“Vieira na Ilha do Maranhão” é o mais novo clássico da literatura brasileira. A história deve redundar num belo filme de época
Wil Prado
Especial para o Jornal Opção
Se você vai ler esse livro agora, quero adverti-lo. Antes de fazê-lo, consulte sua agenda e certifique-se de que não tem nada urgente. Sim, meu amigo ou amiga, porque depois de ler o primeiro parágrafo você não vai mais conseguir largá-lo.
Começo por ressaltar que este é um romance absolutamente original, não conheço nada parecido na literatura brasileira ou estrangeira. Seu parente mais próximo seria, talvez, “Viva o Povo Brasileiro”. E não posso deixar de imaginar que, a exemplo do que João Ubaldo Ribeiro fez com a Bahia, com “Vieira na Ilha do Maranhão” Ronaldo Costa Fernandes também recriou uma importante página da história colonial do seu Estado.
Pesquisador perito e minudente, Ronaldo Fernandes escarafuncha um dos mais fecundos períodos da história — maranhense e brasileira —, os sete anos da estada do padre António Vieira (1608-1697) em São Luís. O jesuíta é, naturalmente, o protagonista do romance, que encontra, na ilha, uma sociedade moralista, mas ao mesmo tempo permissiva, que se divide entre as missas e os cabarés, os altares religiosos e as camas de adultério.
Como um títere, o autor manipula seus cordéis e dá vida a uma imensa galeria de tipos os mais pitorescos e exóticos imagináveis. Gordilho, o sapateiro profeta e sua filha Luísa, com uma cabeça enorme, presa a uma espécie de gaiola de ferro, para evitar o crescimento. Arduíno da Babel, o falso poliglota que passa a vida construindo uma torre para falar com Deus, ainda que não saiba ao menos qual o idioma divino. O padeiro que alimenta visões apavorantes de seres metade homem, metade animal. A interiorana pobre, mas robusta, que, mesmo em meio à fome trazida pela peste da bexiga negra, alimenta o filho e o marido com o único recurso que dispõe: o leite dos seus próprios peitos. Mariana, a menina-mulher que, sem ter relações com o marido, um dia pariu um rato.
Mas também ressaltam as fortes personagens femininas, como a bela viúva Ana Jacomé, a despertar a libido nos homens mesmo nos trajes discretos com que frequenta as missas. Ou a filha do porqueiro, a ninfomaníaca Ritinha.
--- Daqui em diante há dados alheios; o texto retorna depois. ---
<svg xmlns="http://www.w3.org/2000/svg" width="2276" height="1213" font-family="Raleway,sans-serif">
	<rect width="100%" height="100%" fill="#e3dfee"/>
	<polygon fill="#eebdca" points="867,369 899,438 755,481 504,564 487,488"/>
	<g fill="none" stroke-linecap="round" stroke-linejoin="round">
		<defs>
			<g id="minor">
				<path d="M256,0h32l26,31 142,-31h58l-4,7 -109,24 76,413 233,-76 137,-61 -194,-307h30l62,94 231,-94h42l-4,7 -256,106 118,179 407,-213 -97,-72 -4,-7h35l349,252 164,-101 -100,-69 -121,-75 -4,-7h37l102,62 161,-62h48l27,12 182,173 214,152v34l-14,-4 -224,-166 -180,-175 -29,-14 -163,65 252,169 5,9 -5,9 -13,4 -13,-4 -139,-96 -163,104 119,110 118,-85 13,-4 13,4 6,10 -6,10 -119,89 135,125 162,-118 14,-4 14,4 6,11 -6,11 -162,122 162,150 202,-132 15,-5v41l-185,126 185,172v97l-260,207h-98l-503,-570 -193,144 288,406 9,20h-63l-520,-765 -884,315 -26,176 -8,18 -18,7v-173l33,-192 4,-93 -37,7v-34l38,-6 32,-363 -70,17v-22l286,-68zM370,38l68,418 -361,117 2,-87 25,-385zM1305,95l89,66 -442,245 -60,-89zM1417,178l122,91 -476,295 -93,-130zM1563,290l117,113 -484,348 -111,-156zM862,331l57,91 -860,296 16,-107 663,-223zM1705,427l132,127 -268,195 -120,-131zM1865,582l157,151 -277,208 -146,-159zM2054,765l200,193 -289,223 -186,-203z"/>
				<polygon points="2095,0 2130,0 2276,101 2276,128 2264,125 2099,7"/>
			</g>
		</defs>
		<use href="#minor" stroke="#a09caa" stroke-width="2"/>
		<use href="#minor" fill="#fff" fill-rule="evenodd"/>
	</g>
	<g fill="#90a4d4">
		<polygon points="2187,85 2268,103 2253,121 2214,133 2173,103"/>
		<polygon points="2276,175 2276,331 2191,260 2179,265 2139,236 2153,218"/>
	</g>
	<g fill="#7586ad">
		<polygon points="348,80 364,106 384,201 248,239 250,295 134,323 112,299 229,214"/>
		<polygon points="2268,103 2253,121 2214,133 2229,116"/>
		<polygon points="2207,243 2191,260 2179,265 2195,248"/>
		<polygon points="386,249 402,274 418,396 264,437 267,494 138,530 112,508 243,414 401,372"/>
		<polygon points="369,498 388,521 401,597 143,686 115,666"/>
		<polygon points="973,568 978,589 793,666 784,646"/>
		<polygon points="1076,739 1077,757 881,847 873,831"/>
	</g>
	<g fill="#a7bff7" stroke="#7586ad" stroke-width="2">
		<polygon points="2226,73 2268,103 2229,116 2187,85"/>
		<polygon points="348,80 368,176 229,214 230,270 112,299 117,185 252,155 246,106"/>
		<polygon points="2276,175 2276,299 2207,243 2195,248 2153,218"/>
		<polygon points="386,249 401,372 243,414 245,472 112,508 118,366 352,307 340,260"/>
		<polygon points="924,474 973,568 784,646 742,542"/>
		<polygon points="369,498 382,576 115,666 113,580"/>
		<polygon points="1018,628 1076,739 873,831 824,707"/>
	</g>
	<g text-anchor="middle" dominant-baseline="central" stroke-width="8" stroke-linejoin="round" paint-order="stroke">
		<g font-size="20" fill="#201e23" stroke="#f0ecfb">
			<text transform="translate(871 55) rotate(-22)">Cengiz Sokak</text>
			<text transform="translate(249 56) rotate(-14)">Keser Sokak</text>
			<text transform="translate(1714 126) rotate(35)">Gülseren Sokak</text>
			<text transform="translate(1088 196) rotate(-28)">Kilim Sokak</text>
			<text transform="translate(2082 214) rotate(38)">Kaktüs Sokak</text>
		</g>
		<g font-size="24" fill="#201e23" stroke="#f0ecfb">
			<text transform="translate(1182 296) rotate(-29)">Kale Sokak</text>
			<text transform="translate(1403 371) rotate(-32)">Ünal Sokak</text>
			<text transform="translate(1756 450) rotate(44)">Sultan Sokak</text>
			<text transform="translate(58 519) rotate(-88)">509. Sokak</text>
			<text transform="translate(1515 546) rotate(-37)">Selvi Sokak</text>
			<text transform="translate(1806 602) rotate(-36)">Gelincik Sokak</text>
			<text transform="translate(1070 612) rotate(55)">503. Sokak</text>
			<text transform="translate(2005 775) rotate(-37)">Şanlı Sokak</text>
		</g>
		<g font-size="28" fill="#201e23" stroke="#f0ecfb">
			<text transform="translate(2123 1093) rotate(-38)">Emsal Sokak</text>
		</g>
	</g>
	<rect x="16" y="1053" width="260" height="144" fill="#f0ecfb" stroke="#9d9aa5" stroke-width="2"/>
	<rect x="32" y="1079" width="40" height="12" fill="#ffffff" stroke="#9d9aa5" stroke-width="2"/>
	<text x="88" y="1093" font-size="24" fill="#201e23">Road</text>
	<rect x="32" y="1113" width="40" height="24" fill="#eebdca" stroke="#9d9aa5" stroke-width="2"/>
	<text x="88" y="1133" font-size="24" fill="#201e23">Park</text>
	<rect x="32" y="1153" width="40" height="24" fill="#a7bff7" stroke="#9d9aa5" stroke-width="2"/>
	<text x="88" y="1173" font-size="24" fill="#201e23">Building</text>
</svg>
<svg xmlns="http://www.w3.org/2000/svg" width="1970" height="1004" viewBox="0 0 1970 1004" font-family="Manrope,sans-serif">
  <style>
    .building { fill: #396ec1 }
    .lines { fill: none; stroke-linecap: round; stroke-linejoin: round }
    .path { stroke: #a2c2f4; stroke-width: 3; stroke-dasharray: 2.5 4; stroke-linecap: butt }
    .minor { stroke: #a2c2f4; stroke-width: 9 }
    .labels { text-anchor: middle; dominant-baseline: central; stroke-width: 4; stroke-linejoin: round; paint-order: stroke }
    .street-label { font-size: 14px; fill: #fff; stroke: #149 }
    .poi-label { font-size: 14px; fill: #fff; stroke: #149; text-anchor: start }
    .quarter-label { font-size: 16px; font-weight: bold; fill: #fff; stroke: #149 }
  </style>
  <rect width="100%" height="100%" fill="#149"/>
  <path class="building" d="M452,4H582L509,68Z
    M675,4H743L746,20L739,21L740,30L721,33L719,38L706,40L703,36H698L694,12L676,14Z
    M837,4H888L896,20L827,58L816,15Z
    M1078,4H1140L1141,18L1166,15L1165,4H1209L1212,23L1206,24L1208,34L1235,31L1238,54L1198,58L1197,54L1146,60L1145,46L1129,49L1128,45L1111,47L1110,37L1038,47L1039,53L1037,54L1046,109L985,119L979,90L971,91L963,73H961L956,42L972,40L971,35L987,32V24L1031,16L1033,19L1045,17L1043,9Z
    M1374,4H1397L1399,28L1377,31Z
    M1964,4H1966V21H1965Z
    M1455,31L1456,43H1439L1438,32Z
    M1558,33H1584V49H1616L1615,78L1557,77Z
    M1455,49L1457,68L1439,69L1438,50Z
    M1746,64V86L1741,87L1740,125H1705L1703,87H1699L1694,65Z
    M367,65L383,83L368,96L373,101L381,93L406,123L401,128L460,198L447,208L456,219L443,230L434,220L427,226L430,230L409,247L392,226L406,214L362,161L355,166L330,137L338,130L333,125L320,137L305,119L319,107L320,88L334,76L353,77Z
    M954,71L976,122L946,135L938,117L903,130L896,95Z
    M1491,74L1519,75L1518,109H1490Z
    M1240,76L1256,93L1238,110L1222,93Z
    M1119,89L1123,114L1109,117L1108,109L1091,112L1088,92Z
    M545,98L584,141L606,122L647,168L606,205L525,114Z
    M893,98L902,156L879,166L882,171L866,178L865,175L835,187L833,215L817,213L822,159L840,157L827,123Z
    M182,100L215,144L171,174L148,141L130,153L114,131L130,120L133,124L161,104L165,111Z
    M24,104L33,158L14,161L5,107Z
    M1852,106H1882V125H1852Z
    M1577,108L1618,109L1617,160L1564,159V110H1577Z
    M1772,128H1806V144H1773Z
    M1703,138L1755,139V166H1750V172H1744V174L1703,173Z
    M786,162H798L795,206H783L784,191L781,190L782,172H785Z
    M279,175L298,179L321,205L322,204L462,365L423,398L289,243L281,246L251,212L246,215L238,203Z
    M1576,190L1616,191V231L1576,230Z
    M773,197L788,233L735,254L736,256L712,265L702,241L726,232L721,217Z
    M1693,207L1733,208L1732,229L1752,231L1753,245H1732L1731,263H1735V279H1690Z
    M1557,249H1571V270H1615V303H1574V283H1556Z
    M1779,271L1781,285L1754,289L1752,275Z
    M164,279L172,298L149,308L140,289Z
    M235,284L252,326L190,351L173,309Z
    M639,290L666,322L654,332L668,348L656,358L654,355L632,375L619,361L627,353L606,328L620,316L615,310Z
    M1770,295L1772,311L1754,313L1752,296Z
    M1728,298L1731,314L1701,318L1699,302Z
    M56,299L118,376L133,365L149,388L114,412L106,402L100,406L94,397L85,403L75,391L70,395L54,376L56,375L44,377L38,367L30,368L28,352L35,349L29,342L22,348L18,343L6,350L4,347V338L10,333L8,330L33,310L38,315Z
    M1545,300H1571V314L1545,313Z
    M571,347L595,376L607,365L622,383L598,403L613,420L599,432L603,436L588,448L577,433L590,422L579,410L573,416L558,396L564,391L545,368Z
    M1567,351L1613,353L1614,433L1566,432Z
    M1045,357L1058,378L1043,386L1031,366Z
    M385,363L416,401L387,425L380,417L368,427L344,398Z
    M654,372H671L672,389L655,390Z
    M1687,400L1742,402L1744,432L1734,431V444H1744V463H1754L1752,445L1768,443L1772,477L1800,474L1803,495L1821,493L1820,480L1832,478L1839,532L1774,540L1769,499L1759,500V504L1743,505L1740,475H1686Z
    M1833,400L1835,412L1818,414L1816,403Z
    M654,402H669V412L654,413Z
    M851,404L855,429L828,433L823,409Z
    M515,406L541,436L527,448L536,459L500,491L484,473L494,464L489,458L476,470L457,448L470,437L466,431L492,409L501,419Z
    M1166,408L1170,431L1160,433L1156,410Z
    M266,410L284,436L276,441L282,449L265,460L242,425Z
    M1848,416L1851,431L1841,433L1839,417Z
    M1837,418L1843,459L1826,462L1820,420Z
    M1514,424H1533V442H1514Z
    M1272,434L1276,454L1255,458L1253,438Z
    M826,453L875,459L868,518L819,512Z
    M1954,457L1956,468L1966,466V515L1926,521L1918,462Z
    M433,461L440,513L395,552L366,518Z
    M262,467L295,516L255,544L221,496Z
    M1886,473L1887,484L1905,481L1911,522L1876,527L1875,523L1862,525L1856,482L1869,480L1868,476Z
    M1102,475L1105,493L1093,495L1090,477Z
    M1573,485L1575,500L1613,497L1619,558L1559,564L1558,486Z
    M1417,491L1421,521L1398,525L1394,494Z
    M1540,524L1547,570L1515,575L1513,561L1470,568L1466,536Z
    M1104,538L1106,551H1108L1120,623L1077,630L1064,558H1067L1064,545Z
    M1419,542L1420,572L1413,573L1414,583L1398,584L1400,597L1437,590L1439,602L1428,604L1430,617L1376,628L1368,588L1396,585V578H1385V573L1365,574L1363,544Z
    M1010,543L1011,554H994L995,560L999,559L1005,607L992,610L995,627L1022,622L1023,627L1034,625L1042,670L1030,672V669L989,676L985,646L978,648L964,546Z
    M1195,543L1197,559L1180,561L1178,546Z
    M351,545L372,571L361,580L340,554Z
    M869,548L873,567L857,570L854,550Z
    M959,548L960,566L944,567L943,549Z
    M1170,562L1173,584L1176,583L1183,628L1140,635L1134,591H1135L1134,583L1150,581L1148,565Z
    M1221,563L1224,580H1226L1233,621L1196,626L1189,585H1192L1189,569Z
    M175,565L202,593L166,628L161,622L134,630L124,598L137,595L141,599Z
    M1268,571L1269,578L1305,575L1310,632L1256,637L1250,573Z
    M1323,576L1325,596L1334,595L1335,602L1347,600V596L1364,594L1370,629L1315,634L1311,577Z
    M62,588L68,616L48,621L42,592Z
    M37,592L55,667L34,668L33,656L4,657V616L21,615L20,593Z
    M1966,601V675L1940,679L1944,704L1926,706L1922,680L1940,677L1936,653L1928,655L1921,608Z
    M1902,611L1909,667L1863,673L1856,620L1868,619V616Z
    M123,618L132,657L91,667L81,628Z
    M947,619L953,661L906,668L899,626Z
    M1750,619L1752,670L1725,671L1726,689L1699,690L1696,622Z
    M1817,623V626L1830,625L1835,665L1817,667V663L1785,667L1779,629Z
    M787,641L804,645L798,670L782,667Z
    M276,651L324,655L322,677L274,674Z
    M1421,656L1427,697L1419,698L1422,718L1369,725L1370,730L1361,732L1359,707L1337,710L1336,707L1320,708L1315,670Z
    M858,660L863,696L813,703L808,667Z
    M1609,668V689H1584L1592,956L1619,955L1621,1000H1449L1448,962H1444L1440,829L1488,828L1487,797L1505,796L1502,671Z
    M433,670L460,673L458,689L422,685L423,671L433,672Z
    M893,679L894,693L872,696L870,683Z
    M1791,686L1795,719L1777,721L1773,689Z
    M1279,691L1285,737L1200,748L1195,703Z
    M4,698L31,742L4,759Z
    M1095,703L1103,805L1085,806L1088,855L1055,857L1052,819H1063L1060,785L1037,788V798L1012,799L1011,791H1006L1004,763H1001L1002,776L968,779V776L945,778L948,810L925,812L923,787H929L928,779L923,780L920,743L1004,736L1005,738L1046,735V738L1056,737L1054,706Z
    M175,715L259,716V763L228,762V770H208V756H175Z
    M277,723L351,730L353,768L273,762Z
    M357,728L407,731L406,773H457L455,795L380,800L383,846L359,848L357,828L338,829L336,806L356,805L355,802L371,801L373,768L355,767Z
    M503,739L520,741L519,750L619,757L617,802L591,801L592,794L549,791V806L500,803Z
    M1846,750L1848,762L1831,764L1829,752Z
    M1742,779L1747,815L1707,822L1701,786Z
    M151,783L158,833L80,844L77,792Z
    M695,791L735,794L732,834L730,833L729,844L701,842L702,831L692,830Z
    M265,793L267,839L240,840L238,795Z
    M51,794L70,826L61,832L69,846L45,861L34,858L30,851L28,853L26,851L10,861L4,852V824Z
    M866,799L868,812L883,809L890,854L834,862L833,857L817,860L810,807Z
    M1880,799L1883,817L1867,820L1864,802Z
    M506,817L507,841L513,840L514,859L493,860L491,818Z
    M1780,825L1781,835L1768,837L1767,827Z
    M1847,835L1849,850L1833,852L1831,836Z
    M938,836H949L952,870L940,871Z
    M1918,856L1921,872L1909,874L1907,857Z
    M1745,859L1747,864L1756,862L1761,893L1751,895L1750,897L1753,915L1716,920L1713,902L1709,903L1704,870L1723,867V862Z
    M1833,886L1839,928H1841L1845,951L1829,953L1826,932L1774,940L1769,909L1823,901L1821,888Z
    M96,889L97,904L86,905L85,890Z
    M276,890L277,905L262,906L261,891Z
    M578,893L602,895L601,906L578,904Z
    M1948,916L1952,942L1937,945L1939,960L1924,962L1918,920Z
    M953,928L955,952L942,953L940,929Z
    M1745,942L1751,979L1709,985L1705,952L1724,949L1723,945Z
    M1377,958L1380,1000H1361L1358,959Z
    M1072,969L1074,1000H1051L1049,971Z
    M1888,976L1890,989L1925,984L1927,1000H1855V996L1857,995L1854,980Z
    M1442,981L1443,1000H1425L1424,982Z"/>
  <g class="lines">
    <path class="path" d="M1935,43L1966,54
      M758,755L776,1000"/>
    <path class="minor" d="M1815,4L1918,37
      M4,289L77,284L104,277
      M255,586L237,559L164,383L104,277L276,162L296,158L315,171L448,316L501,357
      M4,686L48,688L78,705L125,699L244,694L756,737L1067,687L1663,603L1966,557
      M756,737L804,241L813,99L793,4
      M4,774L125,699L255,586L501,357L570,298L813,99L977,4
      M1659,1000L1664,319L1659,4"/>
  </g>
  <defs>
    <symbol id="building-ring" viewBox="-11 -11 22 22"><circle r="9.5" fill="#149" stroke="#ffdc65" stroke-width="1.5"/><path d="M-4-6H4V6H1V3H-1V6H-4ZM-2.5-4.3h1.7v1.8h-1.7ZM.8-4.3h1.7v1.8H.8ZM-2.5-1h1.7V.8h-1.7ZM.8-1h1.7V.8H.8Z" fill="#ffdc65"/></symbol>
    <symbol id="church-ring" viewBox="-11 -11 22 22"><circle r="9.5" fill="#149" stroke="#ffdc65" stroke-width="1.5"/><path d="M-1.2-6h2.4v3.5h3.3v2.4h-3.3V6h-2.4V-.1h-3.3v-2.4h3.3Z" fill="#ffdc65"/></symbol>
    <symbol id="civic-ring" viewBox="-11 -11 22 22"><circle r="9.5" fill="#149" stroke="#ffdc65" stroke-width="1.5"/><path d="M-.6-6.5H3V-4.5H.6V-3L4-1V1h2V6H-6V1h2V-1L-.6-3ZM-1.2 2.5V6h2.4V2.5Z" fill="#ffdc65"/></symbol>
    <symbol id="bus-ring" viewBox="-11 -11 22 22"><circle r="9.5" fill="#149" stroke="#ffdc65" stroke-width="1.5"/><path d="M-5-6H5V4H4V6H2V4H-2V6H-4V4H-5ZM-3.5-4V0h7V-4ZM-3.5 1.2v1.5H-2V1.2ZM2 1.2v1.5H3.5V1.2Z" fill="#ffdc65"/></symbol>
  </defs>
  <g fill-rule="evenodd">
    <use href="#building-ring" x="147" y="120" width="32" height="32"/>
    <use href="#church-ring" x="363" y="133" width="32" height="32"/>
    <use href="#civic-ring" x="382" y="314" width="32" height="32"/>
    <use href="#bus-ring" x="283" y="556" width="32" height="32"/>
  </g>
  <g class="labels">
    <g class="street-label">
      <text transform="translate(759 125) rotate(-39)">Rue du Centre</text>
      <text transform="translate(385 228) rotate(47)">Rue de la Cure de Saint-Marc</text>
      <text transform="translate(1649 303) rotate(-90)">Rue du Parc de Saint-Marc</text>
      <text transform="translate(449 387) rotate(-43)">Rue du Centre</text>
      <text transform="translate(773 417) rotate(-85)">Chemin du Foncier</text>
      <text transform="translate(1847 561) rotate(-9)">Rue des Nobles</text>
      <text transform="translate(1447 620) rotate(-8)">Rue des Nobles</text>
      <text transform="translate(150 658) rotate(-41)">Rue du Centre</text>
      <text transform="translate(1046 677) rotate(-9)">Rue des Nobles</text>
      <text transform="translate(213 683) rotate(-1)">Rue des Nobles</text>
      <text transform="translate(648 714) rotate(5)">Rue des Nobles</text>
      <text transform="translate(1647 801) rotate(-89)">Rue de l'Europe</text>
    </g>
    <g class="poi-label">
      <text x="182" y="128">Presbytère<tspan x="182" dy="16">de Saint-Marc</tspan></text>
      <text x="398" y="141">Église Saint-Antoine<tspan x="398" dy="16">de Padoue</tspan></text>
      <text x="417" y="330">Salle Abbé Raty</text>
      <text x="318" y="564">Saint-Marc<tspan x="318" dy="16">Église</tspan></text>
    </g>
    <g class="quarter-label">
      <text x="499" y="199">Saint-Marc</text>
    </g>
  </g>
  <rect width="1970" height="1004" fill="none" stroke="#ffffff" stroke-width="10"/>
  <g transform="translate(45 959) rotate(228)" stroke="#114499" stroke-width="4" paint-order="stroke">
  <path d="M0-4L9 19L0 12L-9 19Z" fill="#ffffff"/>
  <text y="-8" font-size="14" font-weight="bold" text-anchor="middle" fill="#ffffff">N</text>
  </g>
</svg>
Mas todos os personagens, como satélites em volta de um sol, procuram o jesuíta para se aconselharem, se queixarem ou protestarem contra os desmandos da coroa, do governador ou do vizinho usurpador. E Vieira, sempre solícito e mediador, vai distribuindo bênçãos e conselhos.
Ronaldo Costa Fernandes: escritor | Foto: Isabela Fernandes
O autor — “ampassã”— reproduz alguns trechos dos famosos Sermões de Vieira, com suas metáforas poderosas, suas terríveis ameaças ao fogo dos infernos, mas que, ao final, sempre abrindo uma porta de salvação para os que, largando a vida do pecado, se arrependam a tempo de serem acolhidos aos braços do Salvador.
Mas nem tudo são fores nessa passagem do jesuíta. Ronaldo Fernandes também flagra um Vieira contraditório, pois, ao mesmo tempo em que conclama os nobres da terra a soltar as “ataduras da injustiça” e deixar “ir livre os cativos e oprimidos”, referindo-se aos índios colonizados, como fez no sermão da Primeira da Primeira Dominga da Quaresma, sugere aos poderosos a aquisição de escravos negros, que, para ele, seria até uma forma de libertá-los de suas hereges práticas religiosas na incivilizada e perdida África.
Romance bem estruturado e de largo fôlego, perpassa por suas páginas um sopro de sensualidade tropical, fomentado, talvez, pelo clima quente e úmido da Ilha Maldita, como a ela se referem alguns personagens. E, com efeito, o cheiro inebriante de sexo está sempre no ar, como uma flor prestes a espocar. E todo esse erotismo latente é descrito numa linguagem viva e despojada, como a dos seus próprios personagens embriagados nos puteiros da Ilha durante toda a passagem da peste.
Não tenho, pois, qualquer dúvida de que estou diante do mais novo clássico da literatura brasileira. E mais. Sem querer dar uma de profeta-de-esquina — aliás muito em moda nesses tempos em que falsos gurus alardeiam que a terra é plana — diria que essa história qualquer dia ainda vai redundar num belo filme de época.
Wil Prado, escritor, publicou “Sob as Sombras da Agonia” (Chiado).